╭─ Given entries

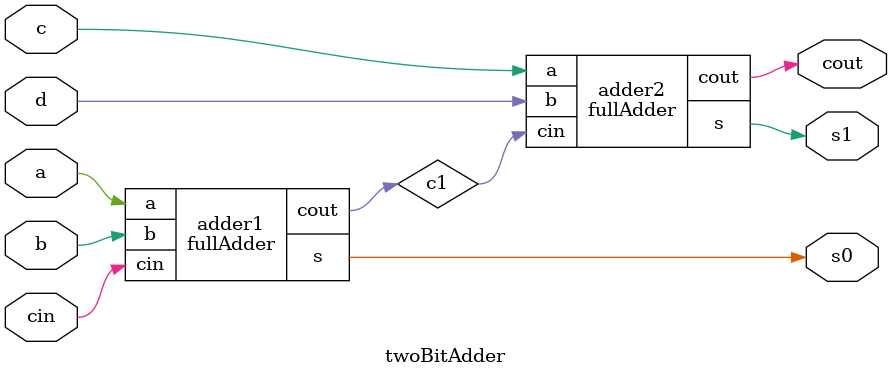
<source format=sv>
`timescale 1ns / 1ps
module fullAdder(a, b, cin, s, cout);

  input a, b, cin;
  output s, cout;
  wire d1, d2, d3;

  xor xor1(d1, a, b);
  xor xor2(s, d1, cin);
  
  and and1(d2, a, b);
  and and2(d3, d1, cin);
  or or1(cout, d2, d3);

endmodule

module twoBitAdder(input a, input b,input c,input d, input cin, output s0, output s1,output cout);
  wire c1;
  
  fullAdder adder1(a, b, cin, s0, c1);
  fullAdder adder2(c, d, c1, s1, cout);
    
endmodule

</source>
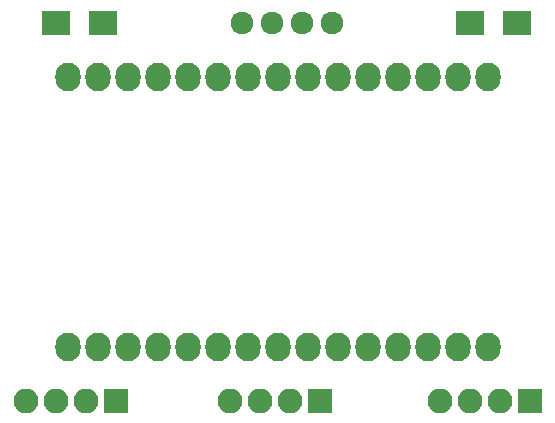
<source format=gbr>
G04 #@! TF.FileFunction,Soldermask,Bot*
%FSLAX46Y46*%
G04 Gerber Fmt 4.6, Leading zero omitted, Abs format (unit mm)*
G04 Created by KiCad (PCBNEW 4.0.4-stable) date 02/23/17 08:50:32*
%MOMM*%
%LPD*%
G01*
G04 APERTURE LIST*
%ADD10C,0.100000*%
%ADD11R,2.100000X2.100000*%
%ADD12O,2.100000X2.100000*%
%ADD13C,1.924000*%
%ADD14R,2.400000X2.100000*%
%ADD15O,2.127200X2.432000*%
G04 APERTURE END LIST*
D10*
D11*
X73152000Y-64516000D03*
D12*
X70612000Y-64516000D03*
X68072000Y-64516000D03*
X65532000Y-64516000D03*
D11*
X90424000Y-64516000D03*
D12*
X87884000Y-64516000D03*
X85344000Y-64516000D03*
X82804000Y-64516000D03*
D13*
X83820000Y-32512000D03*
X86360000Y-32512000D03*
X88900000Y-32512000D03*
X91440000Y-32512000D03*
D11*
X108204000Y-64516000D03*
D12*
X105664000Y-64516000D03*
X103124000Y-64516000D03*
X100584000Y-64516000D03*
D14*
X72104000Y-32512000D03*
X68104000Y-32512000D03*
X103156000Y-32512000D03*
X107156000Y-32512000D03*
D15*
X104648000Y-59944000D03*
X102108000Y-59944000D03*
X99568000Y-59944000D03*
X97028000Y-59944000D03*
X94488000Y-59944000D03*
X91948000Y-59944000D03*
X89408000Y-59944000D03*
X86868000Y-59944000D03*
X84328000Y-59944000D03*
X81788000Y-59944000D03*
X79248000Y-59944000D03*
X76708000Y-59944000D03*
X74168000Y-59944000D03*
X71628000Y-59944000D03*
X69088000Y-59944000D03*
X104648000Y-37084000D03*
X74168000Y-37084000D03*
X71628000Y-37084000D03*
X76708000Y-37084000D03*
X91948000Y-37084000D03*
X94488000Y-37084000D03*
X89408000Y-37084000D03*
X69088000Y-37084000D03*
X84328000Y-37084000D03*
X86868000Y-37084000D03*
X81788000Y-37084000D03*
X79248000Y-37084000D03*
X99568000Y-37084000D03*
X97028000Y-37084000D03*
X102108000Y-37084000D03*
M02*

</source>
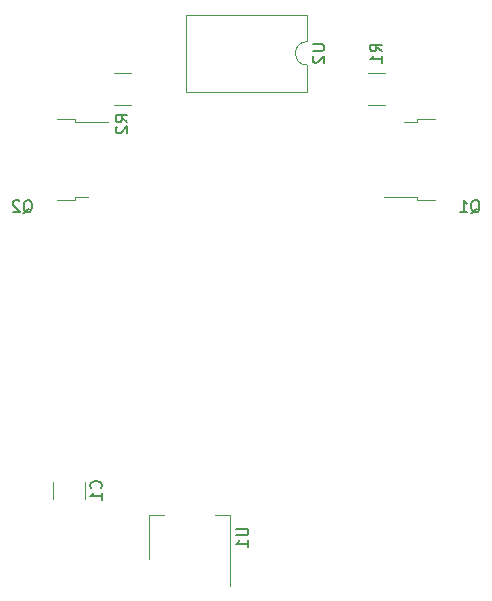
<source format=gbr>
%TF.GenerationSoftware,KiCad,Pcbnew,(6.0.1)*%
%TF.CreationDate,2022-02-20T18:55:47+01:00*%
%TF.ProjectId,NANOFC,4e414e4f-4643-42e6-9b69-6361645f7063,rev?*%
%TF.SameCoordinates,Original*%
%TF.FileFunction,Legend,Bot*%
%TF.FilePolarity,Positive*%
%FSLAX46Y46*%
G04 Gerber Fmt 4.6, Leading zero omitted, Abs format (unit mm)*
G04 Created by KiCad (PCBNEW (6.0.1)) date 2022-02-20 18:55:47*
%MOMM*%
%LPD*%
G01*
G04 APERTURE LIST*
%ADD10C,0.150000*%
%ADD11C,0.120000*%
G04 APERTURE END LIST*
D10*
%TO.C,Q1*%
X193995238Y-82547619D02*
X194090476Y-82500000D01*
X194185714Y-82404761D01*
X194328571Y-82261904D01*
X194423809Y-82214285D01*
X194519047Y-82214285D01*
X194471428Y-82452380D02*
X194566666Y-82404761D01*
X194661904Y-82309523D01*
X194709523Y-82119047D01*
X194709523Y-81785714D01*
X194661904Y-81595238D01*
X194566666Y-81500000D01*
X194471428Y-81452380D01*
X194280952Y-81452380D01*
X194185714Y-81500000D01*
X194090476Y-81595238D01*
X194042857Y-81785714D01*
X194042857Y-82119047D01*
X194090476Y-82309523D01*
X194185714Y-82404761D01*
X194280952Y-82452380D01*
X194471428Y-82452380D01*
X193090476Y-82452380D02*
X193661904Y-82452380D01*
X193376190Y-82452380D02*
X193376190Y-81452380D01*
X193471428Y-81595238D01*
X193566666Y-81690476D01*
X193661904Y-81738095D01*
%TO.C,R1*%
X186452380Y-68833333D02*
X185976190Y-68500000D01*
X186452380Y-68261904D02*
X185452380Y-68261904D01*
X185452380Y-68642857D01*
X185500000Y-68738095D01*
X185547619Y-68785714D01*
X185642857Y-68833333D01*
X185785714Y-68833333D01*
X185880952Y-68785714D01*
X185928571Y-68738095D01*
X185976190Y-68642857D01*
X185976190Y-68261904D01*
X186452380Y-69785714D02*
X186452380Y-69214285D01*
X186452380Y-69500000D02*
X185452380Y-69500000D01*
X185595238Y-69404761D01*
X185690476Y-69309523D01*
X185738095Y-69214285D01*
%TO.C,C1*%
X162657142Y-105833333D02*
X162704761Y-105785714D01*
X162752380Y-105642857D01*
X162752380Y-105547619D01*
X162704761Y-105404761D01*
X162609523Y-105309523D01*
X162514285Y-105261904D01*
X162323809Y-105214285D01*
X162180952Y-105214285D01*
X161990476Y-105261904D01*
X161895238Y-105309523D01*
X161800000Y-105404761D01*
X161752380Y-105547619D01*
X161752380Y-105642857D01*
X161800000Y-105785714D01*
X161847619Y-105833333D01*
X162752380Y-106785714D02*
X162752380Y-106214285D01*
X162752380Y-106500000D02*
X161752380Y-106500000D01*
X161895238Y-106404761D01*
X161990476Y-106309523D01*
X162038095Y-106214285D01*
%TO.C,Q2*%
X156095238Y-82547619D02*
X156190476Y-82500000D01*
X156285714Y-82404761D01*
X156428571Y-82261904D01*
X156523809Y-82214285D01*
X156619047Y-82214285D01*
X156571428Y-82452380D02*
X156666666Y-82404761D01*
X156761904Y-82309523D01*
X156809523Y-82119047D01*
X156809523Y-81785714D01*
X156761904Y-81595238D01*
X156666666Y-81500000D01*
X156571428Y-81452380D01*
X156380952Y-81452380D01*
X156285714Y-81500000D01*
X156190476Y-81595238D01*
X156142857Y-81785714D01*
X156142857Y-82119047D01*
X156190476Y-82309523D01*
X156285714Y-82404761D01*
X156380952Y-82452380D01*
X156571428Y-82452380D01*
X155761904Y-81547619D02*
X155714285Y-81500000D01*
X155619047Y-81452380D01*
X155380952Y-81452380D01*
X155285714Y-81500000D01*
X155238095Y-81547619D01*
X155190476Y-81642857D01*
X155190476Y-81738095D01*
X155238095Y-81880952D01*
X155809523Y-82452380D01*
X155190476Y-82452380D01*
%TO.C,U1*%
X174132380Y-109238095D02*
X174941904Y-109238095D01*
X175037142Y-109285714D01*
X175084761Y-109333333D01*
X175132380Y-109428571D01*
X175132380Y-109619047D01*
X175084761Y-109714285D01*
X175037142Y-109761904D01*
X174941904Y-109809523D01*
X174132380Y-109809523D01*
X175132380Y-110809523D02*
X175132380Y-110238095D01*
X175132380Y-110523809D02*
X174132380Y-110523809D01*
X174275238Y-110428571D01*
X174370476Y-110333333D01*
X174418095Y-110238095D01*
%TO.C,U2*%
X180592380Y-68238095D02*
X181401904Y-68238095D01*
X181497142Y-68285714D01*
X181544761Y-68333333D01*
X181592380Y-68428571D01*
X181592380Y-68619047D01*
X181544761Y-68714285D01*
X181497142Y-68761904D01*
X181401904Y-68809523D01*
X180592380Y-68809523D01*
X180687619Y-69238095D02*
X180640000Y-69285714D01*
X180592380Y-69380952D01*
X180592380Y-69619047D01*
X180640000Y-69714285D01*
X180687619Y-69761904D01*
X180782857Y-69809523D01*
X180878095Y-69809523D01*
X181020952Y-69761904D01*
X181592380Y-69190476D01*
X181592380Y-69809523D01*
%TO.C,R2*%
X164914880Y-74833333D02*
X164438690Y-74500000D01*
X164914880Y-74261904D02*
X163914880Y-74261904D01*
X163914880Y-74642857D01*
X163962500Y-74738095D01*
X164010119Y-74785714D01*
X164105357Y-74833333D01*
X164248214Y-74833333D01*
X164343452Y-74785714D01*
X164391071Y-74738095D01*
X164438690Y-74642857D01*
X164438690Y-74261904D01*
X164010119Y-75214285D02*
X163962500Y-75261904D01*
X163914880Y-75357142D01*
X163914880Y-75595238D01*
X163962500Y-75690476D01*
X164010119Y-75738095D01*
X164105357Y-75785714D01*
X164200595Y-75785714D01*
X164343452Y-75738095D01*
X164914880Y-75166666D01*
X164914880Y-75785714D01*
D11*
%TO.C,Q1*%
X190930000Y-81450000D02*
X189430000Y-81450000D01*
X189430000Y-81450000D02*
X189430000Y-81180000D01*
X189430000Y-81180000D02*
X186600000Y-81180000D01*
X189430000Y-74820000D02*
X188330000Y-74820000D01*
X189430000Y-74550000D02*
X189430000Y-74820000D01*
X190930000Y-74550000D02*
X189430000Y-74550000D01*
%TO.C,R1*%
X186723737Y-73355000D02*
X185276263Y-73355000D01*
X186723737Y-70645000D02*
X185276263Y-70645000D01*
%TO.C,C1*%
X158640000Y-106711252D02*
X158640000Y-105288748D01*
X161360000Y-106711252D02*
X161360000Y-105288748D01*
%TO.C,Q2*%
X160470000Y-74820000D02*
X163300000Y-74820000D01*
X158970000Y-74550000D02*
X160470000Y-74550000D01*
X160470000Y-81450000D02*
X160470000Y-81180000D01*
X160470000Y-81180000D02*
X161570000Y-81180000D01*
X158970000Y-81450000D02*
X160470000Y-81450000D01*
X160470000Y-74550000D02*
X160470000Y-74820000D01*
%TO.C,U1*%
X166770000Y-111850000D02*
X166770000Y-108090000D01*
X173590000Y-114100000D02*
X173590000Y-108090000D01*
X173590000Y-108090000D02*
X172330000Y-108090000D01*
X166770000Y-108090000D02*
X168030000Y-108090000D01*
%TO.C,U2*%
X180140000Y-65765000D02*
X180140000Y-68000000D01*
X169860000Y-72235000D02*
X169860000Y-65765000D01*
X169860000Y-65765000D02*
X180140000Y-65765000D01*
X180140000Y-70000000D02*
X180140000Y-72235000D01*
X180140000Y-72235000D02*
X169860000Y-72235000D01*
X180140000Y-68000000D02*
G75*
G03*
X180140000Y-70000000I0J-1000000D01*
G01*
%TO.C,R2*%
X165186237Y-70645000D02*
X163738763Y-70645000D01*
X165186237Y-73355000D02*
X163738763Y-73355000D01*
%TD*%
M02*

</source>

╰─

Go to the line in the material above that contains "X164105357Y-74833333D01*" and copy exactly from there through the line that contains "X160470000Y-74820000D02*", stopping after it.

## Task solution
X164105357Y-74833333D01*
X164248214Y-74833333D01*
X164343452Y-74785714D01*
X164391071Y-74738095D01*
X164438690Y-74642857D01*
X164438690Y-74261904D01*
X164010119Y-75214285D02*
X163962500Y-75261904D01*
X163914880Y-75357142D01*
X163914880Y-75595238D01*
X163962500Y-75690476D01*
X164010119Y-75738095D01*
X164105357Y-75785714D01*
X164200595Y-75785714D01*
X164343452Y-75738095D01*
X164914880Y-75166666D01*
X164914880Y-75785714D01*
D11*
%TO.C,Q1*%
X190930000Y-81450000D02*
X189430000Y-81450000D01*
X189430000Y-81450000D02*
X189430000Y-81180000D01*
X189430000Y-81180000D02*
X186600000Y-81180000D01*
X189430000Y-74820000D02*
X188330000Y-74820000D01*
X189430000Y-74550000D02*
X189430000Y-74820000D01*
X190930000Y-74550000D02*
X189430000Y-74550000D01*
%TO.C,R1*%
X186723737Y-73355000D02*
X185276263Y-73355000D01*
X186723737Y-70645000D02*
X185276263Y-70645000D01*
%TO.C,C1*%
X158640000Y-106711252D02*
X158640000Y-105288748D01*
X161360000Y-106711252D02*
X161360000Y-105288748D01*
%TO.C,Q2*%
X160470000Y-74820000D02*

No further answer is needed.